> **Do this**: Can you format the rows below as a numbered list, skipping any blank ones?

> **Listed entries**:
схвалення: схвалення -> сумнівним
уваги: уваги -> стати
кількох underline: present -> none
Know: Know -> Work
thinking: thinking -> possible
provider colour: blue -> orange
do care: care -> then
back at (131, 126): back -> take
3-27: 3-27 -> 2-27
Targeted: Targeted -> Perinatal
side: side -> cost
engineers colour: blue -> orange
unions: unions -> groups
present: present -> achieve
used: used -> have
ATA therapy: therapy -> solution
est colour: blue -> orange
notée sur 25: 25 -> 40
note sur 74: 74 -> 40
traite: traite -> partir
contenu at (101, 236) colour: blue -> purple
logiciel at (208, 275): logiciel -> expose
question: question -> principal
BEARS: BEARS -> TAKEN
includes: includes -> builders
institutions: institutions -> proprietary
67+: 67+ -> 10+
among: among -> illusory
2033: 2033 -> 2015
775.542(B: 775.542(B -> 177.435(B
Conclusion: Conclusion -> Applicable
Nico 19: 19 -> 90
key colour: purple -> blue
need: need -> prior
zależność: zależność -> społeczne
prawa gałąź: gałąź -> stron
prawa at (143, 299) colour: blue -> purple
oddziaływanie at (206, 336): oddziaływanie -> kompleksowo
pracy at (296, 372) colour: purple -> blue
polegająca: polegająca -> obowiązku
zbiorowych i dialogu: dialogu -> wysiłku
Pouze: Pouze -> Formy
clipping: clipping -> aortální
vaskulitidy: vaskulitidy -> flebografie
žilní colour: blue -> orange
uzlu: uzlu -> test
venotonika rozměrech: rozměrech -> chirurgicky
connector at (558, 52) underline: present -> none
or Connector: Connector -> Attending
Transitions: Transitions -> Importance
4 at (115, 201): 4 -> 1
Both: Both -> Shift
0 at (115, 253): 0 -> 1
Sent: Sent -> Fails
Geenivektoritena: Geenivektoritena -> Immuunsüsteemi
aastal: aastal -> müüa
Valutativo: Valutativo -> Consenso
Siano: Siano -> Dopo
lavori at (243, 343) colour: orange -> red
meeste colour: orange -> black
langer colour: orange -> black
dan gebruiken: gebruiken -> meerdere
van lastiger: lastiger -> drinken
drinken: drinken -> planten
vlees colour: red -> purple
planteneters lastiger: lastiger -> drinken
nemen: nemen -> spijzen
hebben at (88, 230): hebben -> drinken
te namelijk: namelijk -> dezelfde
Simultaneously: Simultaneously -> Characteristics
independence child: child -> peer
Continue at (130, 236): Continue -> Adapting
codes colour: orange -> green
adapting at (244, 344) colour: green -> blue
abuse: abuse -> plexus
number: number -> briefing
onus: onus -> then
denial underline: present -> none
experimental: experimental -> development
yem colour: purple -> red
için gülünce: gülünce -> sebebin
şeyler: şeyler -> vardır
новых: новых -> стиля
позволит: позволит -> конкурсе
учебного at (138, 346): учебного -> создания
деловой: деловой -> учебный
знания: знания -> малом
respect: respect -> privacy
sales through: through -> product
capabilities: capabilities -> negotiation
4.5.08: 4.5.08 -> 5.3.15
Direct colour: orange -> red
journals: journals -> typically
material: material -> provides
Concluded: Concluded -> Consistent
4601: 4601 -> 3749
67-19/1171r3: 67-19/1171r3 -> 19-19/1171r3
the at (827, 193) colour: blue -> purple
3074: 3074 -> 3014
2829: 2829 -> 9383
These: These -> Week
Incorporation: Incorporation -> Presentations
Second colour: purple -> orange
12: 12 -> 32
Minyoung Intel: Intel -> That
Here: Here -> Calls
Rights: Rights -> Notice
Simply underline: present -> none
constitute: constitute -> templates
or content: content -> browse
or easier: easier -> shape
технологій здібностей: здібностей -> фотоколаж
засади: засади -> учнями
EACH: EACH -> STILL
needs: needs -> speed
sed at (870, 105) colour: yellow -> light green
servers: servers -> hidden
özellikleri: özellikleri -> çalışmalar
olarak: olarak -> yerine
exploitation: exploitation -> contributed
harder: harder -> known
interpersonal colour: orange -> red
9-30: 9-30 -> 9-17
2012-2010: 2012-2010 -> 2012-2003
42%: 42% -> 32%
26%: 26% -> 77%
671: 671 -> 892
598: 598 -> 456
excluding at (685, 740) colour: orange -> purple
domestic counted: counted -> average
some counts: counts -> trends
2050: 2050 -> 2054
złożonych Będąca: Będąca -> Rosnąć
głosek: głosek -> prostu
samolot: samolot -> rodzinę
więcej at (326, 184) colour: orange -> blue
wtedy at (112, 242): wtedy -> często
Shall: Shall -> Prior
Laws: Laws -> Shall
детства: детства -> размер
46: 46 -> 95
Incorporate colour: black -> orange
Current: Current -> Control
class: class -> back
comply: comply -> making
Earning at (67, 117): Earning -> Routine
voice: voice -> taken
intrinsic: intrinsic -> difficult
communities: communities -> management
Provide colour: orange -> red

> **Solution to this exercise**:
1. схвалення: схвалення -> сумнівним
2. уваги: уваги -> стати
3. кількох underline: present -> none
4. Know: Know -> Work
5. thinking: thinking -> possible
6. provider colour: blue -> orange
7. do care: care -> then
8. back at (131, 126): back -> take
9. 3-27: 3-27 -> 2-27
10. Targeted: Targeted -> Perinatal
11. side: side -> cost
12. engineers colour: blue -> orange
13. unions: unions -> groups
14. present: present -> achieve
15. used: used -> have
16. ATA therapy: therapy -> solution
17. est colour: blue -> orange
18. notée sur 25: 25 -> 40
19. note sur 74: 74 -> 40
20. traite: traite -> partir
21. contenu at (101, 236) colour: blue -> purple
22. logiciel at (208, 275): logiciel -> expose
23. question: question -> principal
24. BEARS: BEARS -> TAKEN
25. includes: includes -> builders
26. institutions: institutions -> proprietary
27. 67+: 67+ -> 10+
28. among: among -> illusory
29. 2033: 2033 -> 2015
30. 775.542(B: 775.542(B -> 177.435(B
31. Conclusion: Conclusion -> Applicable
32. Nico 19: 19 -> 90
33. key colour: purple -> blue
34. need: need -> prior
35. zależność: zależność -> społeczne
36. prawa gałąź: gałąź -> stron
37. prawa at (143, 299) colour: blue -> purple
38. oddziaływanie at (206, 336): oddziaływanie -> kompleksowo
39. pracy at (296, 372) colour: purple -> blue
40. polegająca: polegająca -> obowiązku
41. zbiorowych i dialogu: dialogu -> wysiłku
42. Pouze: Pouze -> Formy
43. clipping: clipping -> aortální
44. vaskulitidy: vaskulitidy -> flebografie
45. žilní colour: blue -> orange
46. uzlu: uzlu -> test
47. venotonika rozměrech: rozměrech -> chirurgicky
48. connector at (558, 52) underline: present -> none
49. or Connector: Connector -> Attending
50. Transitions: Transitions -> Importance
51. 4 at (115, 201): 4 -> 1
52. Both: Both -> Shift
53. 0 at (115, 253): 0 -> 1
54. Sent: Sent -> Fails
55. Geenivektoritena: Geenivektoritena -> Immuunsüsteemi
56. aastal: aastal -> müüa
57. Valutativo: Valutativo -> Consenso
58. Siano: Siano -> Dopo
59. lavori at (243, 343) colour: orange -> red
60. meeste colour: orange -> black
61. langer colour: orange -> black
62. dan gebruiken: gebruiken -> meerdere
63. van lastiger: lastiger -> drinken
64. drinken: drinken -> planten
65. vlees colour: red -> purple
66. planteneters lastiger: lastiger -> drinken
67. nemen: nemen -> spijzen
68. hebben at (88, 230): hebben -> drinken
69. te namelijk: namelijk -> dezelfde
70. Simultaneously: Simultaneously -> Characteristics
71. independence child: child -> peer
72. Continue at (130, 236): Continue -> Adapting
73. codes colour: orange -> green
74. adapting at (244, 344) colour: green -> blue
75. abuse: abuse -> plexus
76. number: number -> briefing
77. onus: onus -> then
78. denial underline: present -> none
79. experimental: experimental -> development
80. yem colour: purple -> red
81. için gülünce: gülünce -> sebebin
82. şeyler: şeyler -> vardır
83. новых: новых -> стиля
84. позволит: позволит -> конкурсе
85. учебного at (138, 346): учебного -> создания
86. деловой: деловой -> учебный
87. знания: знания -> малом
88. respect: respect -> privacy
89. sales through: through -> product
90. capabilities: capabilities -> negotiation
91. 4.5.08: 4.5.08 -> 5.3.15
92. Direct colour: orange -> red
93. journals: journals -> typically
94. material: material -> provides
95. Concluded: Concluded -> Consistent
96. 4601: 4601 -> 3749
97. 67-19/1171r3: 67-19/1171r3 -> 19-19/1171r3
98. the at (827, 193) colour: blue -> purple
99. 3074: 3074 -> 3014
100. 2829: 2829 -> 9383
101. These: These -> Week
102. Incorporation: Incorporation -> Presentations
103. Second colour: purple -> orange
104. 12: 12 -> 32
105. Minyoung Intel: Intel -> That
106. Here: Here -> Calls
107. Rights: Rights -> Notice
108. Simply underline: present -> none
109. constitute: constitute -> templates
110. or content: content -> browse
111. or easier: easier -> shape
112. технологій здібностей: здібностей -> фотоколаж
113. засади: засади -> учнями
114. EACH: EACH -> STILL
115. needs: needs -> speed
116. sed at (870, 105) colour: yellow -> light green
117. servers: servers -> hidden
118. özellikleri: özellikleri -> çalışmalar
119. olarak: olarak -> yerine
120. exploitation: exploitation -> contributed
121. harder: harder -> known
122. interpersonal colour: orange -> red
123. 9-30: 9-30 -> 9-17
124. 2012-2010: 2012-2010 -> 2012-2003
125. 42%: 42% -> 32%
126. 26%: 26% -> 77%
127. 671: 671 -> 892
128. 598: 598 -> 456
129. excluding at (685, 740) colour: orange -> purple
130. domestic counted: counted -> average
131. some counts: counts -> trends
132. 2050: 2050 -> 2054
133. złożonych Będąca: Będąca -> Rosnąć
134. głosek: głosek -> prostu
135. samolot: samolot -> rodzinę
136. więcej at (326, 184) colour: orange -> blue
137. wtedy at (112, 242): wtedy -> często
138. Shall: Shall -> Prior
139. Laws: Laws -> Shall
140. детства: детства -> размер
141. 46: 46 -> 95
142. Incorporate colour: black -> orange
143. Current: Current -> Control
144. class: class -> back
145. comply: comply -> making
146. Earning at (67, 117): Earning -> Routine
147. voice: voice -> taken
148. intrinsic: intrinsic -> difficult
149. communities: communities -> management
150. Provide colour: orange -> red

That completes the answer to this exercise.